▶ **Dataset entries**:

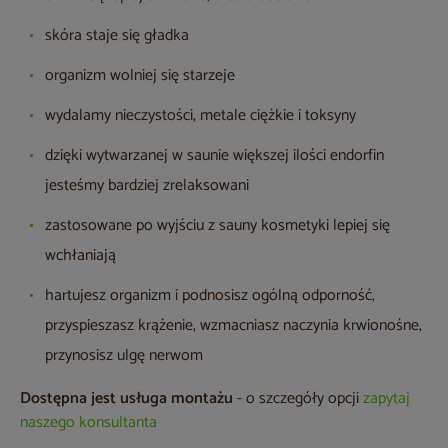
skóra staje się gładka
organizm wolniej się starzeje
wydalamy nieczystości, metale ciężkie i toksyny
dzięki wytwarzanej w saunie większej ilości endorfin
jesteśmy bardziej zrelaksowani
zastosowane po wyjściu z sauny kosmetyki lepiej się
wchłaniają
hartujesz organizm i podnosisz ogólną odporność,
przyspieszasz krążenie, wzmacniasz naczynia krwionośne,
przynosisz ulgę nerwom
Dostępna jest usługa montażu
- o szczegóły opcji
zapytaj
naszego konsultanta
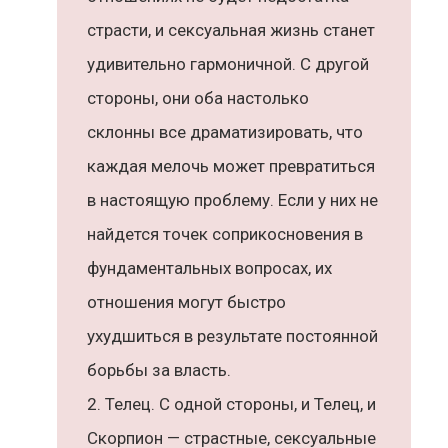
страсти, и сексуальная жизнь станет
удивительно гармоничной. С другой
стороны, они оба настолько
склонны все драматизировать, что
каждая мелочь может превратиться
в настоящую проблему. Если у них не
найдется точек соприкосновения в
фундаментальных вопросах, их
отношения могут быстро
ухудшиться в результате постоянной
борьбы за власть.
Телец. С одной стороны, и Телец, и
Скорпион — страстные, сексуальные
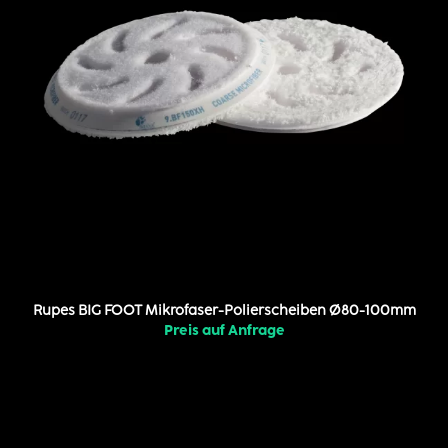
Rupes BIG FOOT Mikrofaser-Polierscheiben Ø80-100mm
Preis auf Anfrage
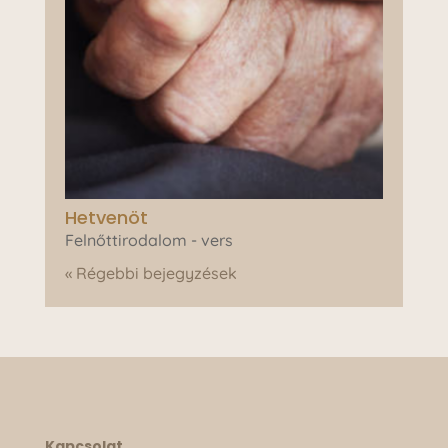
Hetvenöt
Felnőttirodalom - vers
« Régebbi bejegyzések
Kapcsolat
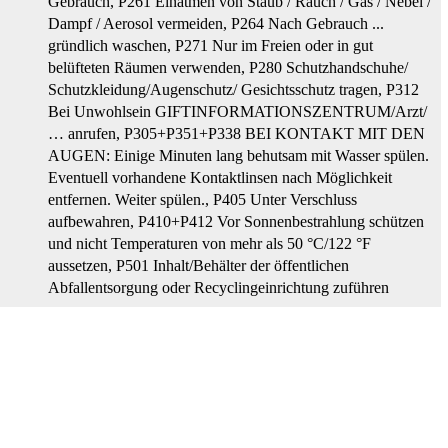
Gebrauch
, P261 Einatmen von Staub / Rauch / Gas / Nebel /
Dampf / Aerosol vermeiden
, P264 Nach Gebrauch ...
gründlich waschen
, P271 Nur im Freien oder in gut
belüfteten Räumen verwenden
, P280 Schutzhandschuhe/
Schutzkleidung/Augenschutz/ Gesichtsschutz tragen
, P312
Bei Unwohlsein GIFTINFORMATIONSZENTRUM/Arzt/
… anrufen
, P305+P351+P338 BEI KONTAKT MIT DEN
AUGEN: Einige Minuten lang behutsam mit Wasser spülen.
Eventuell vorhandene Kontaktlinsen nach Möglichkeit
entfernen. Weiter spülen.
, P405 Unter Verschluss
aufbewahren
, P410+P412 Vor Sonnenbestrahlung schützen
und nicht Temperaturen von mehr als 50 °C/122 °F
aussetzen
, P501 Inhalt/Behälter der öffentlichen
Abfallentsorgung oder Recyclingeinrichtung zuführen
-SDB-25663624.pdf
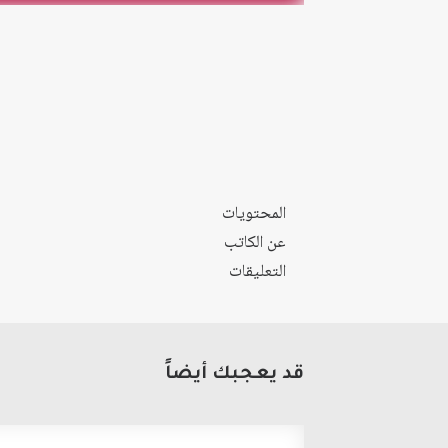
المحتويات
عن الكاتب
التعليقات
قد يعجبك أيضاً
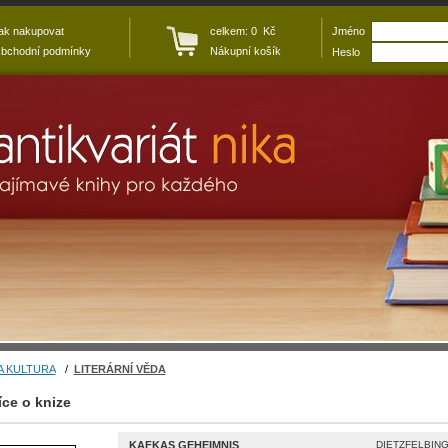
ak nakupovat
celkem: 0 Kč
Jméno
bchodní podmínky
Nákupní košík
Heslo
A KULTURA
/
LITERÁRNÍ VĚDA
íce o knize
KAFKAS GEHEIMNIS
DIETZFELBING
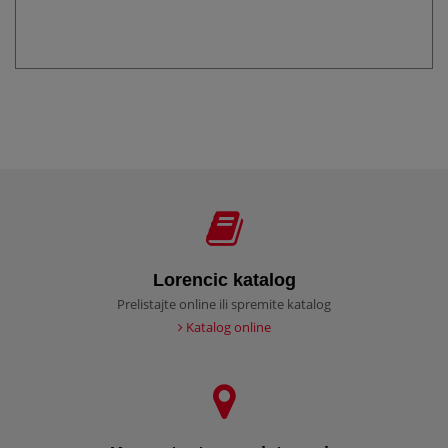
Lorencic katalog
Prelistajte online ili spremite katalog
Katalog online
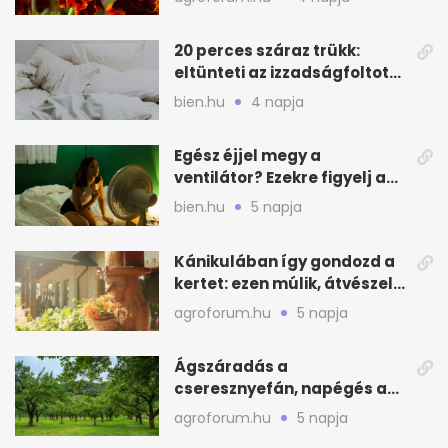
20 perces száraz trükk:
eltünteti az izzadságfoltot
és a szagot a matracról
bien.hu
4 napja
Egész éjjel megy a
ventilátor? Ezekre figyelj a
hőségben alvásnál
bien.hu
5 napja
Kánikulában így gondozd a
kertet: ezen múlik, átvészeli-
e a hőséget
agroforum.hu
5 napja
Ágszáradás a
cseresznyefán, napégés a
kajszin: mit tehetsz most?
agroforum.hu
5 napja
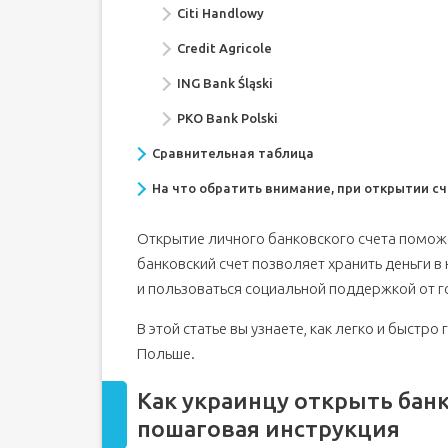
Citi Handlowy
Credit Agricole
ING Bank Śląski
PKO Bank Polski
Сравнительная таблица
На что обратить внимание, при открытии сч
Открытие личного банковского счета поможе
банковский счет позволяет хранить деньги 
и пользоваться социальной поддержкой от г
В этой статье вы узнаете, как легко и быстр
Польше.
Как украинцу открыть банк
пошаговая инструкция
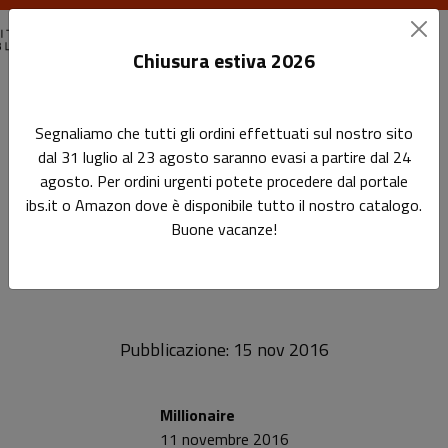
Chiusura estiva 2026
Home
Rassegna stampa
Segnaliamo che tutti gli ordini effettuati sul nostro sito
Leggi la recensione a "Manuale del traduttore" su Millionaire
dal 31 luglio al 23 agosto saranno evasi a partire dal 24
agosto. Per ordini urgenti potete procedere dal portale
Leggi la recensione a
Sottotitolo non presente
ibs.it o Amazon dove è disponibile tutto il nostro catalogo.
Leggi l'articolo
"Manuale del traduttore" su
Buone vacanze!
Millionaire
Pubblicazione: 15 nov 2016
Millionaire
11 novembre 2016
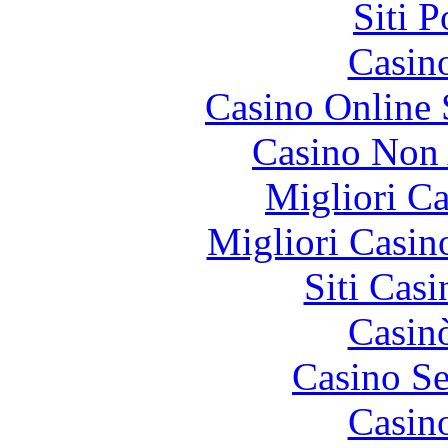
Siti 
Casin
Casino Online
Casino Non
Migliori 
Migliori Casi
Siti Ca
Casin
Casino S
Casin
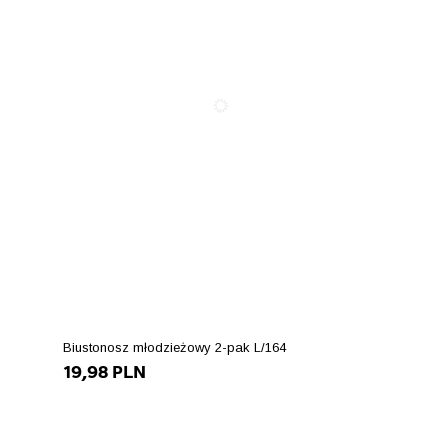
Biustonosz młodzieżowy 2-pak L/164
19,98 PLN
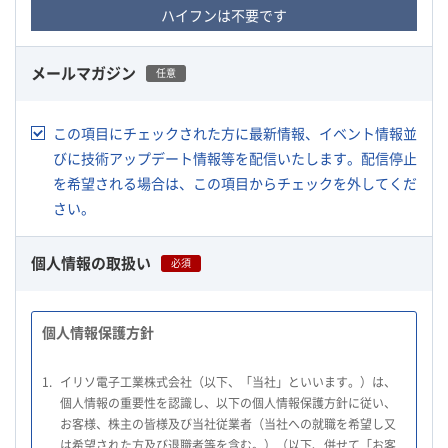
ハイフンは不要です
メールマガジン
任意
この項目にチェックされた方に最新情報、イベント情報並
びに技術アップデート情報等を配信いたします。配信停止
を希望される場合は、この項目からチェックを外してくだ
さい。
個人情報の取扱い
必須
個人情報保護方針
1.
イリソ電子工業株式会社（以下、「当社」といいます。）は、
個人情報の重要性を認識し、以下の個人情報保護方針に従い、
お客様、株主の皆様及び当社従業者（当社への就職を希望し又
は希望された方及び退職者等を含む。）（以下、併せて「お客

▶ **Work to be completed**: Begin at the line that has "Biustonosz młodzieżowy 2-pak L/164" and continue through the end of the items. Reproduce those lines with "PLN" switched to "EUR" and everything else unchanged, leaving out the pictures.

▶ **Solution to the problem**:
Biustonosz młodzieżowy 2-pak L/164
19,98 EUR
ハイフンは不要です
メールマガジン
任意
この項目にチェックされた方に最新情報、イベント情報並
びに技術アップデート情報等を配信いたします。配信停止
を希望される場合は、この項目からチェックを外してくだ
さい。
個人情報の取扱い
必須
個人情報保護方針
1.
イリソ電子工業株式会社（以下、「当社」といいます。）は、
個人情報の重要性を認識し、以下の個人情報保護方針に従い、
お客様、株主の皆様及び当社従業者（当社への就職を希望し又
は希望された方及び退職者等を含む。）（以下、併せて「お客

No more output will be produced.